The Census Bureau's American Community Survey (ACS) allows us to rank the wealthiest U.S. states according to median household income. The results are surprising, with states like New York falling shy of the top 10 while Alaska makes the top 10.

10. Washington

  • Median household income: $70,979 (2017)
  • Population: 7,405,743 (2017)
  • Unemployment rate: 4.6% (Aug. 2019)
  • Persons below poverty level: 11% (2017)

Washington's median home value of $339,000 is the fifth-highest in the country and more than $120,000 above the U.S. median. However, despite its high median income and low poverty rate, Washington has one of the higher unemployment rates in the country at 4.6% according to the Bureau of Labor Statistics. The U.S. unemployment rate is 3.7% as of July 2019.

9. Virginia

  • Median household income: $71,535 (2017)
  • Population: 8,470,020 (2017)
  • Unemployment rate: 2.8% (Aug. 2019)
  • Persons below poverty level: 10.6% (2017)

Virginia adults are among the most likely in the country to hold at least a bachelor's degree, making them more qualified for high paying jobs and increasing their odds of having a lucrative career. Virginia's unemployment rate puts it below the national average, and the state has a large number of government employees and contractors, many of whom commute to Washington D.C. from the northern part of the state.

The U.S. Department of Defense is the state's largest single employer. Government jobs in northern Virginia, relating to information technology, are among the highest paid jobs in the state.

8. California

  • Median household income: $71,805 (2017)
  • Population: 39,536,653 (2017)
  • Unemployment rate: 4.1% (Aug. 2019)
  • Persons below poverty level: 13.3% (2017)

**What you are asked to do**
Can you write out the state income rankings in full, word for word? This data has no connection to the state income rankings.

**Given material**
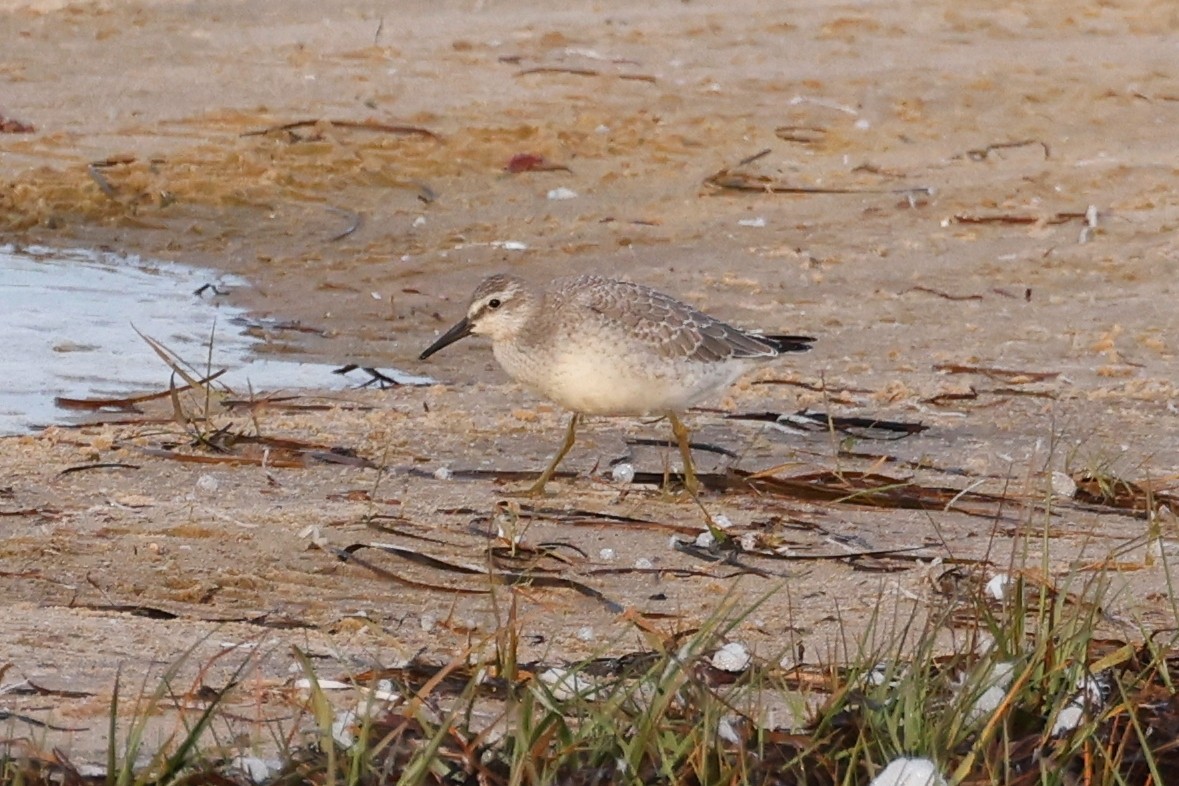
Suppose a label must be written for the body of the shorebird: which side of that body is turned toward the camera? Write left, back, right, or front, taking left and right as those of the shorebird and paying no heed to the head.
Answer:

**Task answer**
The Census Bureau's American Community Survey (ACS) allows us to rank the wealthiest U.S. states according to median household income. The results are surprising, with states like New York falling shy of the top 10 while Alaska makes the top 10.

10. Washington

  • Median household income: $70,979 (2017)
  • Population: 7,405,743 (2017)
  • Unemployment rate: 4.6% (Aug. 2019)
  • Persons below poverty level: 11% (2017)

Washington's median home value of $339,000 is the fifth-highest in the country and more than $120,000 above the U.S. median. However, despite its high median income and low poverty rate, Washington has one of the higher unemployment rates in the country at 4.6% according to the Bureau of Labor Statistics. The U.S. unemployment rate is 3.7% as of July 2019.

9. Virginia

  • Median household income: $71,535 (2017)
  • Population: 8,470,020 (2017)
  • Unemployment rate: 2.8% (Aug. 2019)
  • Persons below poverty level: 10.6% (2017)

Virginia adults are among the most likely in the country to hold at least a bachelor's degree, making them more qualified for high paying jobs and increasing their odds of having a lucrative career. Virginia's unemployment rate puts it below the national average, and the state has a large number of government employees and contractors, many of whom commute to Washington D.C. from the northern part of the state.

The U.S. Department of Defense is the state's largest single employer. Government jobs in northern Virginia, relating to information technology, are among the highest paid jobs in the state.

8. California

  • Median household income: $71,805 (2017)
  • Population: 39,536,653 (2017)
  • Unemployment rate: 4.1% (Aug. 2019)
  • Persons below poverty level: 13.3% (2017)